Next stop on our Grand European Tour was Berlin. Our hotel was just south of the city centre but a comfortable walking distance to the main sites so walk we did. We headed towards the Brandenburg Gate via Potsdamer Platz. On the way we noticed a whole square covered in concrete blocks, on closer inspection we discovered that it was the Memorial to the Murdered Jews of Europe, its form reflects the style of a Jewish cemetery and you can wander between the rows of blocks and gaze down the alleyways created by the grid layout. Later on we came across a memorial to the murdered Roma and travellers, these sights made us wonder about the difficult balance the city has to achieve between properly honouring the past and continuing to rebuild itself as a modern, progressive city.
We reached the Brandenburg Gate just as it started to drizzle, Marks first reaction to the gate was ‘I thought it would be bigger’, possibly a sign that he has reached sightseeing overload!! From there we walked around the Reichstag building, we had tried to book tickets to visit the glass dome that rises from the centre but the whole building was closed to visitors for the week so we had to make do with gazing up at it from the street. As the rain got heavier we reluctantly took shelter in the café of the Hotel Aldon and ordered hot chocolate and apple tart. Once the rain started to ease we set of in search of Checkpoint Charlie, looking out along the way for the tell-tale cobblestones that trace the route of the Berlin wall. As we walked we noticed the sweet little cartoon characters used as stop/go signals at pedestrian crossings, we spotted a lapel pin featuring the character, called Ampelmann (literally ‘little traffic light men’), so Mark bought one for the collection of souvenir pins he has been building up throughout our trip. We stopped at a restaurant for a typical German lunch of sausages ad sauerkraut (me) and currywurst and chips (mark) before walking back to the hotel. Back in our room we looked up Ampelmann on the internet, it turns out he is the figure used in East Germany before the wall fell, the figure is one of the only features from East Germany that has been retained. Mark had bought the green pin, but we liked the story so much we made sure we picked up a red one too before we left.

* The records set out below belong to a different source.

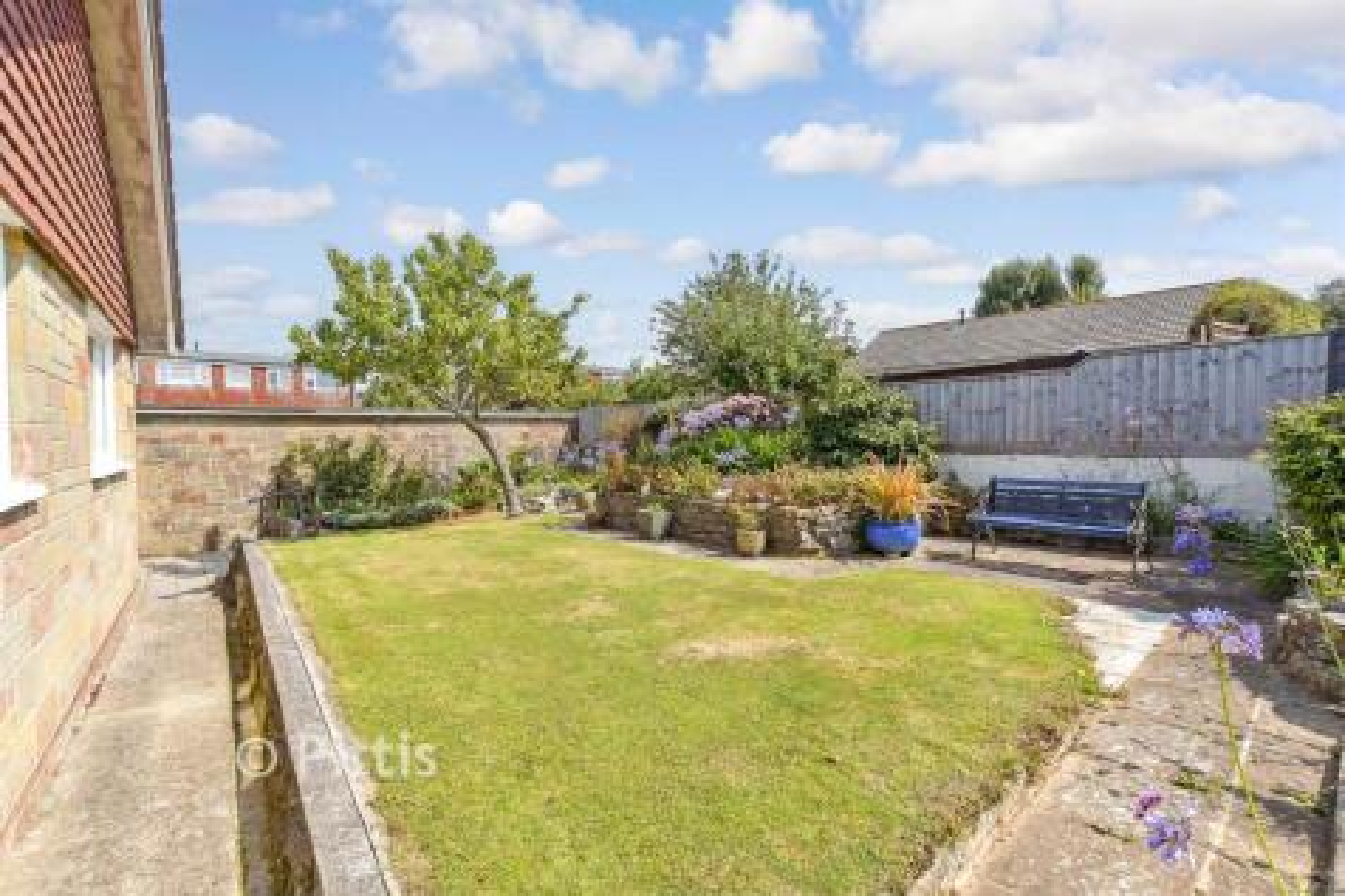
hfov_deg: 100.4
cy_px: 448
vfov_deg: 77.3
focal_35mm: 15
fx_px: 560
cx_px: 672
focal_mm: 10
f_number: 8
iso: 160
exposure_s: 1/200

The weather wasn’t much better the next day but rather than stay in the hotel room all day we wrapped up and caught the metro out to Schlesisches Tor to the east of the town centre, we crossed the bridge across the river and then walked along the East Side Gallery, a 1.3km stretch of the Berlin Wall which has been left intact. When the wall fell artist from around the world were invited to paint sections of the wall many of the images depict interpretations of Freedom. From there we walked back to the hotel, a walk of 5km or more. Once we had crossed the river we found ourselves in a run down and un-redeveloped area of East German housing, we continued to follow the line of the wall as closely as we could, as it wove its way back towards the centre of Berlin the townscape gradually changed to modern housing and community shopping centres then, as we reached Friederickstrasse we were back in the land of high-end boutiques and smart restaurants, a history lesson in 5000m.
We had dinner in the hotel that night and took advantage of a fast internet connection to watch TV, we have been on a strict diet of 24-hour news channels pretty much ever since we left Australia (last year!) so it made a real change to watch some drama.
Next morning, still raining, we headed back to the very impressive Berlin Hbf station for our train to Cologne.